The following prerequisites are met before you run a Spark Streaming job in the serverless Spark engine of DLA:
  • The serverless Spark engine of DLA is authorized to access your VPC. For more information, see Configure the network of data sources.
  • In the DLA console, you can click Virtual Cluster management in the left-side navigation pane and verify that the version of the virtual cluster (VC) is spark_2_4_5-dla_1_2_0 or later on the Virtual Cluster management page.

Procedure

  1. Log on to the DLA console.
  2. In the top navigation bar, select the region where Message Queue for Apache Kafka resides.
  3. In the left-side navigation pane, choose Serverless Spark > Submit job.
  4. On the Parameter Configuration page, click Create Job.
  5. In the Create Job dialog box, configure the parameters and click OK to create a Spark job.3
  6. In the Job List navigation tree, click the Spark job that you created and enter the following content of the job in the code editor.
    {
        "file": "oss://path/to/xxx.jar",
        "name": "Kafka",
        "className": "com.alibabacloud.cwchan.SparkKafkaSub",
        "conf": {
            "spark.driver.resourceSpec": "medium",
            "spark.executor.instances": 5,
            "spark.executor.resourceSpec": "medium",
            "spark.dla.job.log.oss.uri": "oss://path/to/spark-logs",
            "spark.dla.eni.vswitch.id": "{vswitch-id}",
            "spark.dla.eni.security.group.id": "{security-group-id}",
            "spark.dla.eni.enable": "true"
        }
    }
    Package the relevant dependencies of Spark-Kafka when you compile and package code. Sample dependencies:
    <dependency>
        <groupId>org.apache.spark</groupId>
        <artifactId>spark-sql-kafka-0-10_2.11</artifactId>
        <version>2.4.5</version>
    </dependency>
    
    <dependency>
        <groupId>org.apache.spark</groupId>
        <artifactId>spark-streaming-kafka-0-10_2.11</artifactId>
        <version>2.4.5</version>
    </dependency>
    <dependency>
        <groupId>org.apache.kafka</groupId>
        <artifactId>kafka-clients</artifactId>
        <version>0.10.2.2</version>
    </dependency>
                        
    Notice If you submit the job as a RAM user, you must grant permissions to the RAM user.
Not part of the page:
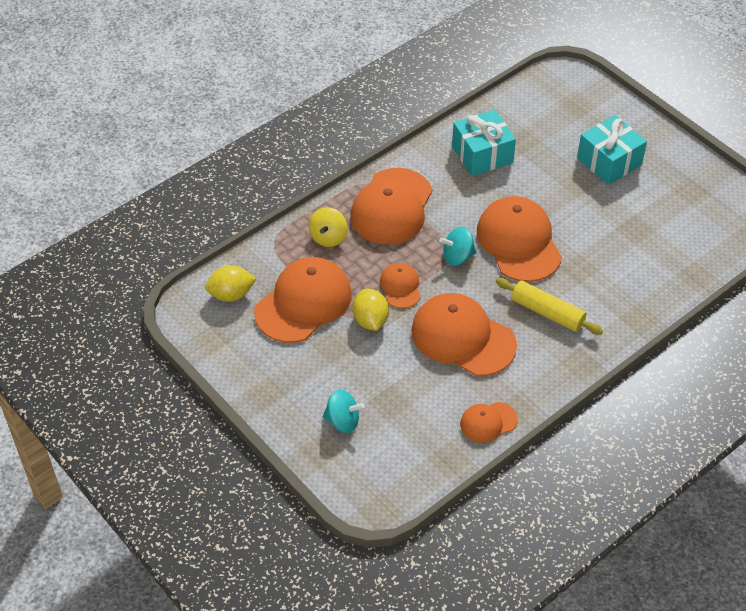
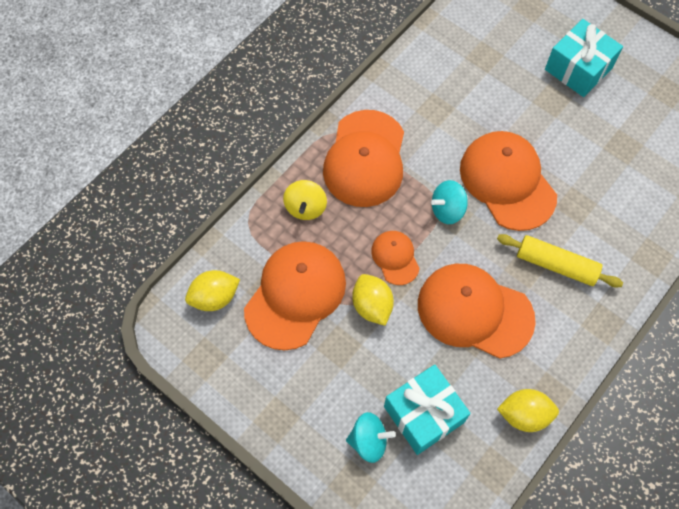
camera: 10 degrees left, 15 degrees up
turquoise gift [452,110,516,176] -> turquoise gift moved to [384,365,471,455]
orange cap [460,402,517,443] -> yellow lemon [497,389,559,432]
For more information, see Grant permissions to a RAM user (simplified version).

Sample code

The following core code snippet is used to access Message Queue for Apache Kafka:
    val sparkConf: SparkConf = new SparkConf()
      .setAppName("SparkKafkaSub")
    val sparkSessoin = SparkSession
      .builder()
      .config(sparkConf)
      .getOrCreate()
    val df = sparkSessoin
      .readStream
      .format("kafka")
      .option("kafka.bootstrap.servers", bootstrapServers)
      .option("subscribe", topicName)
      .option("group.id", groupId)
      .load()
    val query = df.selectExpr("CAST(key AS STRING)", "CAST(value AS STRING)")
      .writeStream
      .outputMode("append")
      .format("console")
      .start()
    query.awaitTermination()
Note The code consumes the messages of Message Queue for Apache Kafka and displays key-value pairs.